Strypes - “The Difference” (1986)

This is another of the 1980s Seattle-area records I picked up a few weeks back from Hi-Voltage Records. Hailing from Tacoma, Washington, the Strypes had a decently long career as a popular touring band throughout the 1980s, apparently particularly notable for their fanbase in Asia. The Difference was their only full-length record, one the band self-released in 1986 after having put out three 7″ singles during the first half of the decade.

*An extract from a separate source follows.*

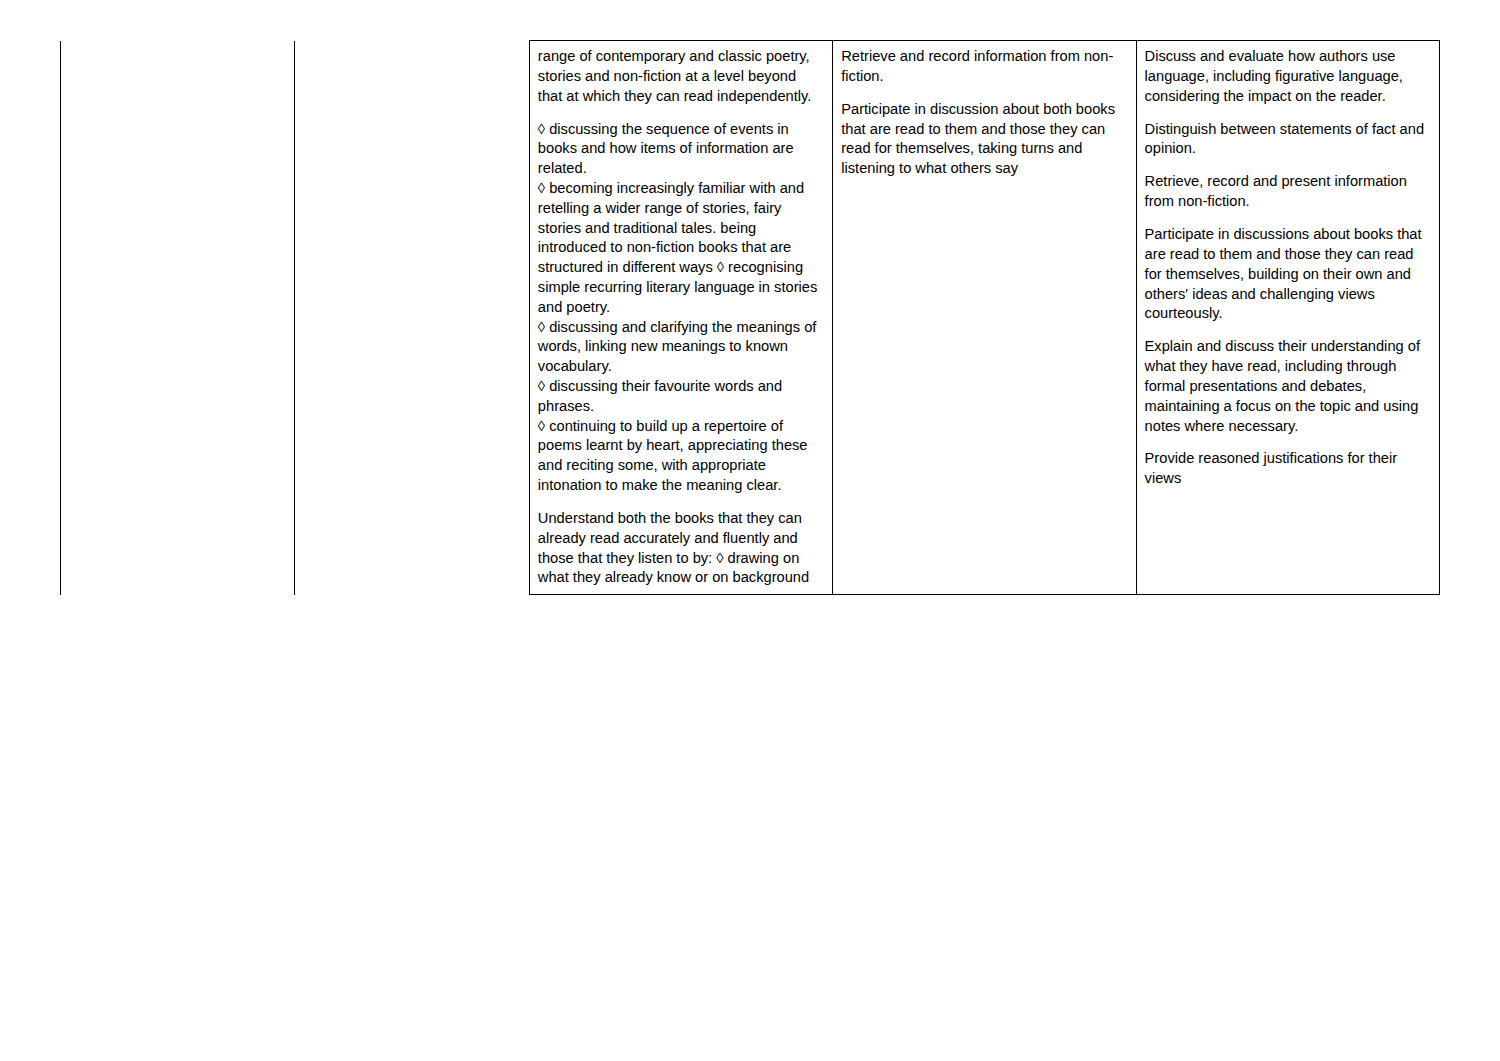| | | range of contemporary and classic poetry, stories and non-fiction at a level beyond that at which they can read independently. ◊ discussing the sequence of events in books and how items of information are related. ◊ becoming increasingly familiar with and retelling a wider range of stories, fairy stories and traditional tales. being introduced to non-fiction books that are structured in different ways ◊ recognising simple recurring literary language in stories and poetry. ◊ discussing and clarifying the meanings of words, linking new meanings to known vocabulary. ◊ discussing their favourite words and phrases. ◊ continuing to build up a repertoire of poems learnt by heart, appreciating these and reciting some, with appropriate intonation to make the meaning clear. Understand both the books that they can already read accurately and fluently and those that they listen to by: ◊ drawing on what they already know or on background | Retrieve and record information from non-fiction. Participate in discussion about both books that are read to them and those they can read for themselves, taking turns and listening to what others say | Discuss and evaluate how authors use language, including figurative language, considering the impact on the reader. Distinguish between statements of fact and opinion. Retrieve, record and present information from non-fiction. Participate in discussions about books that are read to them and those they can read for themselves, building on their own and others' ideas and challenging views courteously. Explain and discuss their understanding of what they have read, including through formal presentations and debates, maintaining a focus on the topic and using notes where necessary. Provide reasoned justifications for their views |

The Difference reveals a band that is quite tight - the songs are cleanly recorded and everyone clearly knows their place. Much of the material has that mid-80s pop-rock sound about it, that absorption of new wave into the mainstream. That being said, they do have some edgier moments, most notably on “Dead Stop”. Holly and I were talking the other day about whether one can listen to an album for the first time and identify “the hit”, and “Dead Stop” is actually an example of this - I latched onto that jam immediately the first time I heard it, and when I subsequently did some research learned that it was originally released as a single-sided 7″ the year before and was the only one of their prior singles that Strypes included on The Difference, so clearly they thought it was great and recognized the need to put it on the album. I don’t share this to imply that I’m some kind of music savant, because I’m clearly not. But it does support the idea that a better-than-average song is quite often immediately recognizable as such.

Is The Difference dated? Sure, to some extent. I mean, while there are still bands making 80s style hard rock and metal, poppier fare tends to move on without a lot of looking back. Strypes did a reunion concert as recently as 2014, and given the opportunity to see them live in the future I’d certainly consider going.